Max accuracy of the model was 98.61%, with a model mtry = 27. This means that by using 27 predictors (variables) we can obtain an accuracy of 98.9%, which is quite good, so we will not try using other pre-processing options. When testing the model in the test set we obtained the following:
rfmod_pred <- predict(rf_mod, testset)
confusionMatrix(data = rfmod_pred, reference = testset$classe)
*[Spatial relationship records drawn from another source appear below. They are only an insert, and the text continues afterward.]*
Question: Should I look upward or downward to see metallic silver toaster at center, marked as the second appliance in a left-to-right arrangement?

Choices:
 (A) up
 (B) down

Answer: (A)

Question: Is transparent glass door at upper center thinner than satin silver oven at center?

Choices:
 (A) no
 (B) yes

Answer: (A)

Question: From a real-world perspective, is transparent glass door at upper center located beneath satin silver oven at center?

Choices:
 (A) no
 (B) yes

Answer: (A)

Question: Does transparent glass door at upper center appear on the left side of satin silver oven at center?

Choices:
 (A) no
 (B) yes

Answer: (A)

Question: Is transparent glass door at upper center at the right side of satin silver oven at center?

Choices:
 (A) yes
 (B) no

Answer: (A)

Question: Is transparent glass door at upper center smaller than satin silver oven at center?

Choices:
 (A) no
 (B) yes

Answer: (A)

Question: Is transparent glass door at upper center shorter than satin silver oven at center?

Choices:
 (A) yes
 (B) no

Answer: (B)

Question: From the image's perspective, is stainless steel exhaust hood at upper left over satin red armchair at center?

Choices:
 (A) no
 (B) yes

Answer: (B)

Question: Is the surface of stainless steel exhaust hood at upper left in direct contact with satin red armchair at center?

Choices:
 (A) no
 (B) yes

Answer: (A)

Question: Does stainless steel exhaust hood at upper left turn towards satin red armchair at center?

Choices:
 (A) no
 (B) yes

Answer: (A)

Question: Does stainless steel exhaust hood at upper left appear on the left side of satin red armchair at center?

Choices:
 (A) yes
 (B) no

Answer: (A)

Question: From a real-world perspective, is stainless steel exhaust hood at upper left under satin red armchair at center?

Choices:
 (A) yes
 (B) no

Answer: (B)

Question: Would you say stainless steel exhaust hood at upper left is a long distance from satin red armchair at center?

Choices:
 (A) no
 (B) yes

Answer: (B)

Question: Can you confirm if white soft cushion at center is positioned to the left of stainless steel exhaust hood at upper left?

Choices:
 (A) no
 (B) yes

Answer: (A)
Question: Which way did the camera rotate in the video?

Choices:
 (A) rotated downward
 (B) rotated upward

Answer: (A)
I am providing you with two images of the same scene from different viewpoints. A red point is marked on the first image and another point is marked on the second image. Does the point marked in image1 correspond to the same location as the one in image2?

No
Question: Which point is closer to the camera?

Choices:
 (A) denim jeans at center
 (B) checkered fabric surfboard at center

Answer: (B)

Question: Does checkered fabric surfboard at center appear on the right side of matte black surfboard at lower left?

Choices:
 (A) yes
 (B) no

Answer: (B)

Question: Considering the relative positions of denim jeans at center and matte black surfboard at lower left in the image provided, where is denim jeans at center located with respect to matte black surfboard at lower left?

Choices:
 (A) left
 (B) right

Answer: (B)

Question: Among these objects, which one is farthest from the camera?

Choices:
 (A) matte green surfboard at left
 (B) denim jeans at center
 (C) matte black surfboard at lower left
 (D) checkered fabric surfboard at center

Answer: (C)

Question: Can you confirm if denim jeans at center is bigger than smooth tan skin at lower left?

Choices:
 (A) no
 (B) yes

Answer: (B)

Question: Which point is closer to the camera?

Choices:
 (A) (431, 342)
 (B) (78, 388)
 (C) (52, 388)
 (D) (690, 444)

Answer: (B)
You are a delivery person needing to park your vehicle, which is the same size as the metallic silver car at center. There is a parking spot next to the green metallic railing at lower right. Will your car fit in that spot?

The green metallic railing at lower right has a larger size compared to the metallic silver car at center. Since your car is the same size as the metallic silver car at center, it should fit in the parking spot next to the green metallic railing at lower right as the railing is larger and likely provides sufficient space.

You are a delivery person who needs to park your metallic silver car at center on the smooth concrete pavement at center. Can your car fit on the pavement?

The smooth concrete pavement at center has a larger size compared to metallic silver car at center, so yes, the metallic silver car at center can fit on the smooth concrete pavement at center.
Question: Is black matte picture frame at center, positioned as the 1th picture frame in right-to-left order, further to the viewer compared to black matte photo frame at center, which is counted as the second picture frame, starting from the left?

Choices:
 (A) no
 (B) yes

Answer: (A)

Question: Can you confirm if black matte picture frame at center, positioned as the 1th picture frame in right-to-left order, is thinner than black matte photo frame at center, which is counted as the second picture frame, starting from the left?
## Confusion Matrix and Statistics
##
## Reference
## Prediction A B C D E
## A 1388 5 0 0 0
## B 6 942 3 0 0
## C 0 2 849 6 5
## D 0 0 3 798 3
## E 1 0 0 0 893
##
## Overall Statistics
##
## Accuracy : 0.9931
## 95% CI : (0.9903, 0.9952)
## No Information Rate : 0.2845
## P-Value [Acc > NIR] : < 2.2e-16
##
## Kappa : 0.9912
##
## Mcnemar's Test P-Value : NA
##
## Statistics by Class:
##
## Class: A Class: B Class: C Class: D Class: E
## Sensitivity 0.9950 0.9926 0.9930 0.9925 0.9911
## Specificity 0.9986 0.9977 0.9968 0.9985 0.9998
## Pos Pred Value 0.9964 0.9905 0.9849 0.9925 0.9989
## Neg Pred Value 0.9980 0.9982 0.9985 0.9985 0.9980
## Prevalence 0.2845 0.1935 0.1743 0.1639 0.1837
## Detection Rate 0.2830 0.1921 0.1731 0.1627 0.1821
## Detection Prevalence 0.2841 0.1939 0.1758 0.1639 0.1823
## Balanced Accuracy 0.9968 0.9952 0.9949 0.9955 0.9954
As we can see, the accuracy of the model in the test set was high (accuracy = 99.39%, CI 95% [99.13 - 99.59]), besides the homogeneity between groups is high (kappa = 0.9923), the sensitivity and specificity values are excellent, so we can conclude that the model is suitable for use in exercise prediction with accelerometric data.
Modifications to the base model (such as variable pre-weighting or grouping of variables with PCA) could marginally improve the accuracy of the model.
Ugulino, W.; Cardador, D.; Vega, K.; Velloso, E.; Milidiu, R.; Fuks, H. Wearable Computing: Accelerometers’ Data Classification of Body Postures and Movements. Proceedings of 21st Brazilian Symposium on Artificial Intelligence. Advances in Artificial Intelligence - SBIA 2012. In: Lecture Notes in Computer Science. , pp. 52-61. Curitiba, PR: Springer Berlin / Heidelberg, 2012. ISBN 978-3-642-34458-9. DOI: 10.1007/978-3-642-34459-6_6.